The Brexit-supporting boss of Next says a warm start to September has done more to hinder sales than political uncertainty among shoppers.
Lord Wolfson made his remarks as the retailer reported a 3.7% rise in sales in the first of its financial year, running to the end of July, resulting in a 4% rise in pre-tax profits to £327.4m.
While store sales continued to stutter, by more than 5%, online business was up by almost 13% with over £1bn in revenue.
The company maintained its outlook for a slight rise in annual profits.
As the clock ticks down to the Brexit deadline of 31 October Lord Wolfson admitted the start of the Autumn season had been “disappointing” despite strong fundamentals for the economy as household spending power surges at a time of record employment.
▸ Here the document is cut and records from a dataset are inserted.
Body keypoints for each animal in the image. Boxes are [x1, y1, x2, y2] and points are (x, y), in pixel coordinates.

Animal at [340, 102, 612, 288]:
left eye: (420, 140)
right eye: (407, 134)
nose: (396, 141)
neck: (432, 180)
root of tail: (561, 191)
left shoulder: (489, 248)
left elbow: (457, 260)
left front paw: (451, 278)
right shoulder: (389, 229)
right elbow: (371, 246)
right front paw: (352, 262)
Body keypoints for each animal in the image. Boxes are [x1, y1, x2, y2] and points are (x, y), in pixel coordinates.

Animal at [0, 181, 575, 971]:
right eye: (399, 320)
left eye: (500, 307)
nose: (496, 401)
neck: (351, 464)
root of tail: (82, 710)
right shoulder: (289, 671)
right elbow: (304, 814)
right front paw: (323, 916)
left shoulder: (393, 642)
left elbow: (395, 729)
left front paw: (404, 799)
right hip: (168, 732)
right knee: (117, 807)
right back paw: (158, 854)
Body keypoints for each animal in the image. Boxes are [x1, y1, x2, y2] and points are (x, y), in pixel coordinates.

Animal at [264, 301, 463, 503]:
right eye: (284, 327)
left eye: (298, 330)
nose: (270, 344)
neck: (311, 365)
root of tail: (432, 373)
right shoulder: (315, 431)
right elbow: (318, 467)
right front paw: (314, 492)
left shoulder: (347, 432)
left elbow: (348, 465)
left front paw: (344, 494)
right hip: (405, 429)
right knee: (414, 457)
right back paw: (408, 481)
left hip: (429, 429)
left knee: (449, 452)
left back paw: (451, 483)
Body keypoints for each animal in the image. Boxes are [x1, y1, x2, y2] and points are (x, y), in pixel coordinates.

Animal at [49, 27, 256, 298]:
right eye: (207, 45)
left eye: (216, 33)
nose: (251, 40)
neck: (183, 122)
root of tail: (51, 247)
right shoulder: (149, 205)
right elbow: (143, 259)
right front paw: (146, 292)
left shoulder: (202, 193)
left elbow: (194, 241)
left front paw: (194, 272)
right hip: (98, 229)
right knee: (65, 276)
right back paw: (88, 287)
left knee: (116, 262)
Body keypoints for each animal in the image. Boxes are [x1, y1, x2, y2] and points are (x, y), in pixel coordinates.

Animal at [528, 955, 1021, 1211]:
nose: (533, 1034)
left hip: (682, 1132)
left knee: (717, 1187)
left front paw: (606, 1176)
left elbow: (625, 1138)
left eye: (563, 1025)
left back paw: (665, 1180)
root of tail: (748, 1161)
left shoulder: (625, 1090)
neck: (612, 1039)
He wrote: “It is very hard to determine whether the uncertainty over Brexit is having any effect on consumer spending and we can find no evidence that it is affecting spending on small ticket price items.
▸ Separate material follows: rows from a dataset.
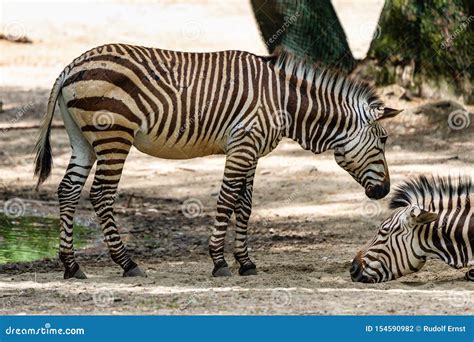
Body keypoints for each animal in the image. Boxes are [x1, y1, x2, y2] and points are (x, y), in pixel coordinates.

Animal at [33, 43, 400, 278]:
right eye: (383, 140)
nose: (384, 192)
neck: (284, 103)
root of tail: (72, 65)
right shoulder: (243, 145)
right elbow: (226, 200)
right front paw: (219, 262)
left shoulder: (251, 150)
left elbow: (244, 204)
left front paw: (246, 263)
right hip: (114, 136)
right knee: (101, 195)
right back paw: (127, 263)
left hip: (83, 139)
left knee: (67, 190)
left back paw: (71, 266)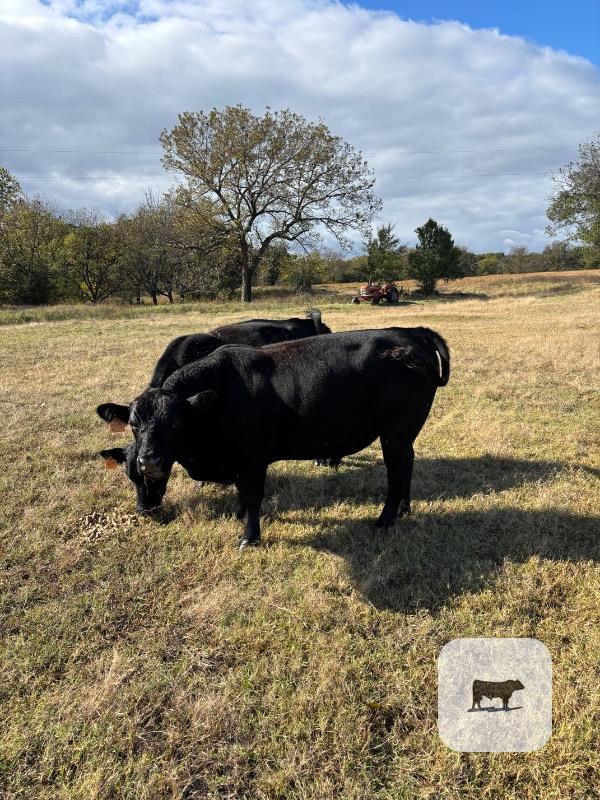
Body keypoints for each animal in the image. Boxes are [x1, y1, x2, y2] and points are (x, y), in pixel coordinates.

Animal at [97, 326, 450, 549]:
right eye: (133, 424)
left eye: (176, 422)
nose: (149, 462)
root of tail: (413, 332)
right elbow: (242, 496)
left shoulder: (253, 459)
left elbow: (253, 497)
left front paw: (249, 537)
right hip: (401, 436)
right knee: (406, 465)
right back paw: (404, 510)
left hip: (396, 432)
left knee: (397, 470)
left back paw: (386, 519)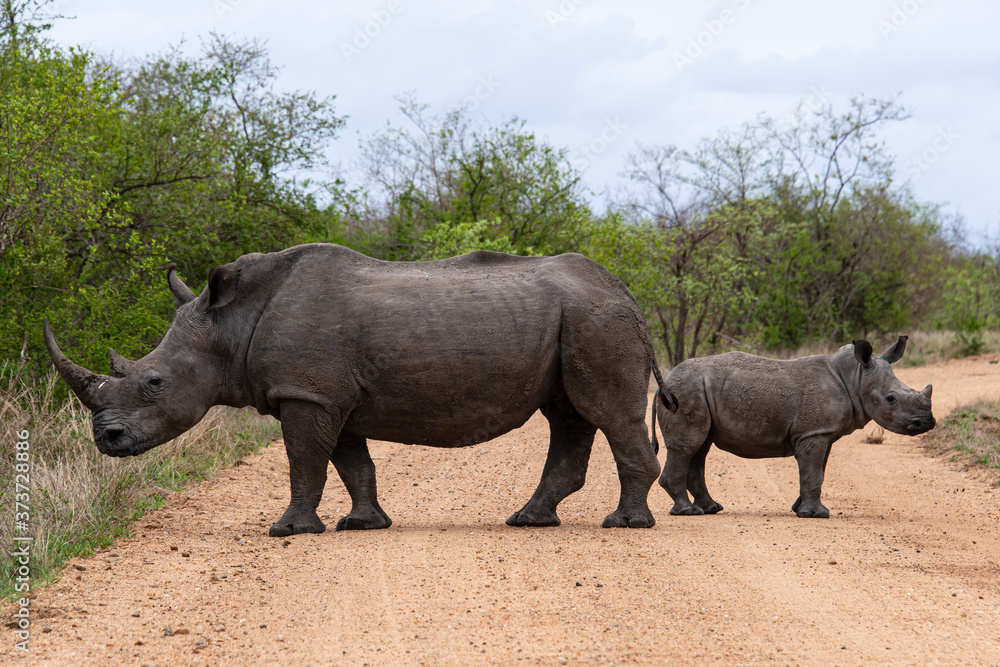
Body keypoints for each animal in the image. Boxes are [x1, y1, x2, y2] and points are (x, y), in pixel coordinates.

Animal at [45, 244, 678, 536]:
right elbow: (352, 464)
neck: (230, 324)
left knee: (605, 414)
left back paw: (624, 525)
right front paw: (363, 525)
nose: (107, 439)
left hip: (596, 319)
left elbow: (305, 461)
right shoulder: (327, 396)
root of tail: (626, 292)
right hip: (582, 318)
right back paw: (528, 520)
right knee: (568, 415)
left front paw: (288, 531)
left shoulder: (306, 393)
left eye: (154, 382)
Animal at [652, 338, 935, 518]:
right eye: (891, 399)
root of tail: (665, 382)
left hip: (695, 391)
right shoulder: (814, 432)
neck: (856, 377)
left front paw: (799, 509)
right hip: (686, 392)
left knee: (699, 447)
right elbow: (813, 472)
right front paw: (815, 515)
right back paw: (688, 511)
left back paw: (710, 509)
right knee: (688, 446)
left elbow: (817, 470)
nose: (927, 422)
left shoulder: (821, 432)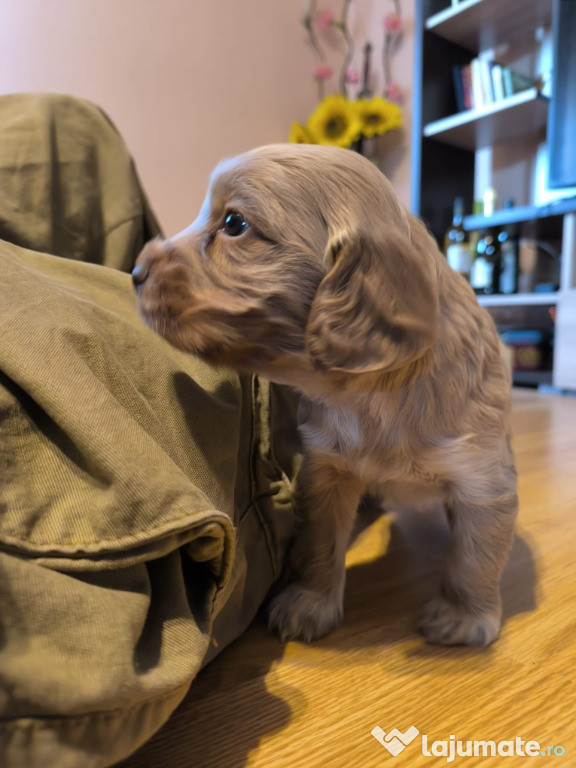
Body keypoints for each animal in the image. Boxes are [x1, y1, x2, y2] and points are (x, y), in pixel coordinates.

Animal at [134, 144, 516, 648]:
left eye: (234, 223)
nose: (134, 271)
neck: (373, 392)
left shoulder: (483, 477)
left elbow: (476, 554)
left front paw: (463, 617)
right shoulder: (325, 467)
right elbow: (320, 539)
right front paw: (309, 602)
“Some suggest that the fact of Brexit, of itself, might undermine consumer confidence.
“Certainly, the first few weeks of the Autumn season have been disappointing. However, we believe that the warm start to September has done much more to hinder sales than the political temperature.
“Our experience is that political storms, of themselves, rarely affect sales and consumers only change their behaviour when those events directly impair their income or increase their non-discretionary expenditure.”